Earlier this month, we introduced our Kubernetes Rule Pack, built to accelerate secure cluster configurations with out-of-the-box alignment to the CIS Kubernetes Benchmark v1.11.1. We started strong by covering critical areas like RBAC enforcement and pod-level hardening.
Today, we’re excited to announce the next phase of that rollout: a new set of Kubernetes CIS rules that go even deeper across identity, secrets management, networking, and workload isolation.

🔍 What’s New in This Release?
This latest update builds on the foundational 5.1 and 5.2 controls by expanding into:
Secrets Management & Secure Workloads (5.4.x & 5.6.x):
- Prefer Secrets as Files (5.4.1): Flags containers using secrets as environment variables, which are easier to exfiltrate and harder to rotate securely.
- Encourage External Secret Stores (5.4.2): Identifies workloads not integrated with tools like HashiCorp Vault, AWS Secrets Manager, or Kubernetes CSI drivers.

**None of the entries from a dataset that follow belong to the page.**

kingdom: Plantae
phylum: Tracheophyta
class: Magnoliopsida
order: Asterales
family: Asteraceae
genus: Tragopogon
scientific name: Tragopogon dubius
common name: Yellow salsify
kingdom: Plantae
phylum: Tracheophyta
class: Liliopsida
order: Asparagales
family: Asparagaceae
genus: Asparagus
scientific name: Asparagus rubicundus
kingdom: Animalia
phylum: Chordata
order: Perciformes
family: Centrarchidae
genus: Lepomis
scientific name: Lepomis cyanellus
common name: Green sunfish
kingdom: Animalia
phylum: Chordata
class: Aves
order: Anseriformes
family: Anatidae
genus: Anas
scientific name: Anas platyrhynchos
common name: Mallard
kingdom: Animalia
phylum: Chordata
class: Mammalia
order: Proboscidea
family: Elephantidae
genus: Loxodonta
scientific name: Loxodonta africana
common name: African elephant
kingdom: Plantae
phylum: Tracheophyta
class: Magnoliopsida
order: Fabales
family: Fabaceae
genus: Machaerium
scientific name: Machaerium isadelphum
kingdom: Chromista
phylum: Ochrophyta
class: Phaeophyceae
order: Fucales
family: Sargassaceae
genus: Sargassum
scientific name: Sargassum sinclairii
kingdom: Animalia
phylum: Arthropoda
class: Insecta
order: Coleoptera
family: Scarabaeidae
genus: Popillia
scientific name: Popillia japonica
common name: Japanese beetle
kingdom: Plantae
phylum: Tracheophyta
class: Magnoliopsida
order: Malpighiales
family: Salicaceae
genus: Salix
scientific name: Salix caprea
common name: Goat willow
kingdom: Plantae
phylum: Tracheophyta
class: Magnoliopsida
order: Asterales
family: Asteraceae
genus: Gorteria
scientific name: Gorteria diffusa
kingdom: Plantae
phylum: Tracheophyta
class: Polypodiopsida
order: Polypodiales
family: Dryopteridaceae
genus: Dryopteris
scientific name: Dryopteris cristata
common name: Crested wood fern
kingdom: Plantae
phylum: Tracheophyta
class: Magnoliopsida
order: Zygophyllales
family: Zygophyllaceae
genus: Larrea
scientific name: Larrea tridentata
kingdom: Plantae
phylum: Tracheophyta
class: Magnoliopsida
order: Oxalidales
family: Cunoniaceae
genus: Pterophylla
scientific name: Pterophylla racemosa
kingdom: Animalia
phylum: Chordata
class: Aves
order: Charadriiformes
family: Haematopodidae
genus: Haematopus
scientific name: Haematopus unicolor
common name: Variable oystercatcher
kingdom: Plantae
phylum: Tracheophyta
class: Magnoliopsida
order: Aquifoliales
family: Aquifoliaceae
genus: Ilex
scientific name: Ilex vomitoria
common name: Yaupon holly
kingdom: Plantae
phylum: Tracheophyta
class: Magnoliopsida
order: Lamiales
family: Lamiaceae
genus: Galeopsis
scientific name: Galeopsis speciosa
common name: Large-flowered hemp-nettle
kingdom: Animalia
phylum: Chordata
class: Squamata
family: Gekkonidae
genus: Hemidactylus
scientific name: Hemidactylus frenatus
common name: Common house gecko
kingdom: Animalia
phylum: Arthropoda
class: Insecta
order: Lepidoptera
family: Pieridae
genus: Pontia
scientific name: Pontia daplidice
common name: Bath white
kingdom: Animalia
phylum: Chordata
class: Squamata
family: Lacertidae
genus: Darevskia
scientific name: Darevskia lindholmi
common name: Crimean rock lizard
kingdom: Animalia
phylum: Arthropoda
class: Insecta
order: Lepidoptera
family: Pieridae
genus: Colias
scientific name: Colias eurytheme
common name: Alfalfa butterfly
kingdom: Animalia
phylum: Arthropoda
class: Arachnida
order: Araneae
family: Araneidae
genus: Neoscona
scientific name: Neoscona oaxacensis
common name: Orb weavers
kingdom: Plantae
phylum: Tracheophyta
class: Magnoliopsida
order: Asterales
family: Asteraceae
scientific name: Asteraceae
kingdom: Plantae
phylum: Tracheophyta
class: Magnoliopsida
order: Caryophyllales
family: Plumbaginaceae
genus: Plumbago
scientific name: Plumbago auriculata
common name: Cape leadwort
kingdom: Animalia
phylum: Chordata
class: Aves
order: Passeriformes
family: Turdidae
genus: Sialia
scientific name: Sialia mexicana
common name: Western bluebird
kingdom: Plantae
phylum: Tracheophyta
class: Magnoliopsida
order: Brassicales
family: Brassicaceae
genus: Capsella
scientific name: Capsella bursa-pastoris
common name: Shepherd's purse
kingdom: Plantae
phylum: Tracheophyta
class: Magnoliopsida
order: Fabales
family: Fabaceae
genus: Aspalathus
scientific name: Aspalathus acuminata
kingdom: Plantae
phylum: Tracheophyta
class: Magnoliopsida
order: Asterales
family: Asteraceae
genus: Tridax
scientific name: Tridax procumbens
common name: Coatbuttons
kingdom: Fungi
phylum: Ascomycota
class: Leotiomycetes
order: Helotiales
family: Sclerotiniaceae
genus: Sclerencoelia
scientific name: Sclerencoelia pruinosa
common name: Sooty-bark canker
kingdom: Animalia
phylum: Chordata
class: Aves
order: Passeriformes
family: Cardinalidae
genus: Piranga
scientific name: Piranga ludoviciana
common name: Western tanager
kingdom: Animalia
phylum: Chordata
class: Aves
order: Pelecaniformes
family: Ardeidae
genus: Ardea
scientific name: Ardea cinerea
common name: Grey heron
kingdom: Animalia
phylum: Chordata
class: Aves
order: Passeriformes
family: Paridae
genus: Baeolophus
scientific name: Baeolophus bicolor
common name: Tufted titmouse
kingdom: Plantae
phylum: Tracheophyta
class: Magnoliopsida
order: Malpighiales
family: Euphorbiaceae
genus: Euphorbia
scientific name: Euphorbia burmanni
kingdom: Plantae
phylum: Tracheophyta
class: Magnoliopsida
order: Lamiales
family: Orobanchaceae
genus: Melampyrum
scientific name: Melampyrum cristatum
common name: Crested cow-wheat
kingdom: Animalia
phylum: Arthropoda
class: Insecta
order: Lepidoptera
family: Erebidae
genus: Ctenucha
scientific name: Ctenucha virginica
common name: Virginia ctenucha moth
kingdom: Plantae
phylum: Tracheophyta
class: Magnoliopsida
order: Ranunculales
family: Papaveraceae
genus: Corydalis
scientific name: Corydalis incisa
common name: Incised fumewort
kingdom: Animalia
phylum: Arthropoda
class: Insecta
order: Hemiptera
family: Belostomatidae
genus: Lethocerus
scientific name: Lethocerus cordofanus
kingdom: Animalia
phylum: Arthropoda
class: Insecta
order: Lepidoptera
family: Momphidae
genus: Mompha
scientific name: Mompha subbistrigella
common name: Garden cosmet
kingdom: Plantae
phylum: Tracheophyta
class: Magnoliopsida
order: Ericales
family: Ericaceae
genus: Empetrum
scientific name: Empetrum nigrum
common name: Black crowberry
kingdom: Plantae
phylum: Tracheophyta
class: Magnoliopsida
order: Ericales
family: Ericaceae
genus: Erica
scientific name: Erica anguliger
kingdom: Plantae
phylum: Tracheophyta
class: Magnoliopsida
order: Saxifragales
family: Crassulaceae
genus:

- Enforce Namespace Boundaries (5.6.1): Detects clusters lacking proper namespace segmentation—a must for multi-team or multi-tenant environments.
- Security Context Compliance (5.6.2 – 5.6.4): Finds pods missing baseline settings like seccomp, runAsNonRoot, and those running in the default namespace.
These rules target real-world misconfigurations that attackers exploit: from overexposed secrets to overly permissive pods. They help you shift left on Kubernetes security while enabling dev teams to focus on shipping code.

📌 What You Need to Do
- Review the rule pack in our GitHub repo
- Test against your dev or staging clusters using these new detection style rules
- Roll out enforcement incrementally by namespace or environment.